THE INPUT →
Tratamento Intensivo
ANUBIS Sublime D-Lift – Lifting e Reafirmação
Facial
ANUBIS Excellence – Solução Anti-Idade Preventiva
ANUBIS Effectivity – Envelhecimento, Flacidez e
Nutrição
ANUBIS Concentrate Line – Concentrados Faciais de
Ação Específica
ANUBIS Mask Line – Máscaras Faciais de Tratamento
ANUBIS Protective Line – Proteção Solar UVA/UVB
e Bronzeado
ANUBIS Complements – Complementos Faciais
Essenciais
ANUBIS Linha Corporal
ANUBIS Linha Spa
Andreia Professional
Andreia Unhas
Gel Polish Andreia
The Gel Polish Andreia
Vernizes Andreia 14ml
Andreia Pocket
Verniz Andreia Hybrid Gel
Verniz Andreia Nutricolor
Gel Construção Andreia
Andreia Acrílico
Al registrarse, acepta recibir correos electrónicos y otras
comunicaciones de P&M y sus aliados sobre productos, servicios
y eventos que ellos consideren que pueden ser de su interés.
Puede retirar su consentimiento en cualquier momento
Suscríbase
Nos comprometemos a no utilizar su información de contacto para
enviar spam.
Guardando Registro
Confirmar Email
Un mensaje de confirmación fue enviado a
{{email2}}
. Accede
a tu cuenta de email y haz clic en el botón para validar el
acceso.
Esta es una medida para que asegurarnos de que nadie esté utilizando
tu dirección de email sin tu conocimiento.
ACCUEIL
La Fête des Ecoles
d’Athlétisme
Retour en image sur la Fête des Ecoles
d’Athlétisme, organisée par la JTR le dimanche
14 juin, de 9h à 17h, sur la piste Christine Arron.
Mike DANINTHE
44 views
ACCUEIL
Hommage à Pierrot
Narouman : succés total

INSTRUCTIONS TO FOLLOW → Repeat the records above in full, replacing each "ACCUEIL" with "ACTUALITÉS" and keeping every other line and word as it is.

FINISHED EXERCISE →
Tratamento Intensivo
ANUBIS Sublime D-Lift – Lifting e Reafirmação
Facial
ANUBIS Excellence – Solução Anti-Idade Preventiva
ANUBIS Effectivity – Envelhecimento, Flacidez e
Nutrição
ANUBIS Concentrate Line – Concentrados Faciais de
Ação Específica
ANUBIS Mask Line – Máscaras Faciais de Tratamento
ANUBIS Protective Line – Proteção Solar UVA/UVB
e Bronzeado
ANUBIS Complements – Complementos Faciais
Essenciais
ANUBIS Linha Corporal
ANUBIS Linha Spa
Andreia Professional
Andreia Unhas
Gel Polish Andreia
The Gel Polish Andreia
Vernizes Andreia 14ml
Andreia Pocket
Verniz Andreia Hybrid Gel
Verniz Andreia Nutricolor
Gel Construção Andreia
Andreia Acrílico
Al registrarse, acepta recibir correos electrónicos y otras
comunicaciones de P&M y sus aliados sobre productos, servicios
y eventos que ellos consideren que pueden ser de su interés.
Puede retirar su consentimiento en cualquier momento
Suscríbase
Nos comprometemos a no utilizar su información de contacto para
enviar spam.
Guardando Registro
Confirmar Email
Un mensaje de confirmación fue enviado a
{{email2}}
. Accede
a tu cuenta de email y haz clic en el botón para validar el
acceso.
Esta es una medida para que asegurarnos de que nadie esté utilizando
tu dirección de email sin tu conocimiento.
ACTUALITÉS
La Fête des Ecoles
d’Athlétisme
Retour en image sur la Fête des Ecoles
d’Athlétisme, organisée par la JTR le dimanche
14 juin, de 9h à 17h, sur la piste Christine Arron.
Mike DANINTHE
44 views
ACTUALITÉS
Hommage à Pierrot
Narouman : succés total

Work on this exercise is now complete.